■ **Texte fourni**
################

France | France, Conseil d'État, 6eme et 1ere sous-sections reunies, 17 novembre 2004, 257402


Vu la requête, enregistrée le 2 juin 2003 au secrétariat du contentieux du Conseil d'Etat, présentée par la société ETHYS, dont le siège est ..., représentée par la présidente de son directoire ; la société ETHYS demande au Conseil d'Etat l'annulation pour excès de pouvoir de la décision de la commission des opérations de bourse, notifiée par lettre en date du 20 mai 2003, lui retirant à compter du 10 juin 2003 son agrément en qualité de société de gestion de portefeuille ;

Vu les autres pièces du dossier ;

Vu la note en délibéré présentée le 4 octobre

2004 par l'autorité des marchés financiers ;

Vu le code monétaire et financier ;

Vu ...

################

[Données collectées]
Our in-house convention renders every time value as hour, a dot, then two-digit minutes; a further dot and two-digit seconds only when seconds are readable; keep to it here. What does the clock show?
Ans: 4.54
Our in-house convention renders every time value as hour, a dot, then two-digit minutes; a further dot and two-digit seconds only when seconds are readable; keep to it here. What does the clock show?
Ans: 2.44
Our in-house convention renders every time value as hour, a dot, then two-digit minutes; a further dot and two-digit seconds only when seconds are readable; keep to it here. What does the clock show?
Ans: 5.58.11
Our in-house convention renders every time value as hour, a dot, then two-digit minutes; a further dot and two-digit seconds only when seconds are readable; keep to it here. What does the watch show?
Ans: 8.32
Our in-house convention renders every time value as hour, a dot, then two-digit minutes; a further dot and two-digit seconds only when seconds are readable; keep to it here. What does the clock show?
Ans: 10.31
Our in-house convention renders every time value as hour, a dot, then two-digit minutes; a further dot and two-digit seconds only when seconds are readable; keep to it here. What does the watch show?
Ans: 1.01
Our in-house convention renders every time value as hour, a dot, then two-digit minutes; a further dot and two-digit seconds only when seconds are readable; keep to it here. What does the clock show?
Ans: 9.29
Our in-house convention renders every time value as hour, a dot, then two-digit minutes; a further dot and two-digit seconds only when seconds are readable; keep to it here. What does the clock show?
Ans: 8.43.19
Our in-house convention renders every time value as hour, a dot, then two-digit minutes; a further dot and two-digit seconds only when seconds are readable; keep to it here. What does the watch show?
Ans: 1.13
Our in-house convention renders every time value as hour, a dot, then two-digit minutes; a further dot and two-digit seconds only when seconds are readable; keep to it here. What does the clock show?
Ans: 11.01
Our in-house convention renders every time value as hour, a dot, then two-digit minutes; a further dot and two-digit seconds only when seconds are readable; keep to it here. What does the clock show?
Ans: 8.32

################

■ **Exercice A**
Indiquez pour chaque affirmation si elle concorde avec le texte fourni, par oui ou par non, en citant à l'identique les mots du texte qui tranchent : (i) la requête a été enregistrée le 2 juin 2003 ; (ii) la société ETHYS est représentée par le président de son conseil d'administration ; (iii) le retrait d'agrément prend effet à compter du 20 mai 2003.
■ **Exercice B**
Recopiez les entrées depuis leur début jusqu'à la ligne contenant « Ans: 5.58.11 » incluse, en remplaçant « clock » par « timepiece » sans rien modifier d'autre. Ne fournissez que ces lignes.
Le texte fourni et les entrées n'ont aucun rapport entre eux.

■ **Résultat attendu A**
(i) Oui : « enregistrée le 2 juin 2003 ».
(ii) Non : « représentée par la présidente de son directoire ».
(iii) Non : « lui retirant à compter du 10 juin 2003 son agrément ».

■ **Résultat attendu B**
Our in-house convention renders every time value as hour, a dot, then two-digit minutes; a further dot and two-digit seconds only when seconds are readable; keep to it here. What does the timepiece show?
Ans: 4.54
Our in-house convention renders every time value as hour, a dot, then two-digit minutes; a further dot and two-digit seconds only when seconds are readable; keep to it here. What does the timepiece show?
Ans: 2.44
Our in-house convention renders every time value as hour, a dot, then two-digit minutes; a further dot and two-digit seconds only when seconds are readable; keep to it here. What does the timepiece show?
Ans: 5.58.11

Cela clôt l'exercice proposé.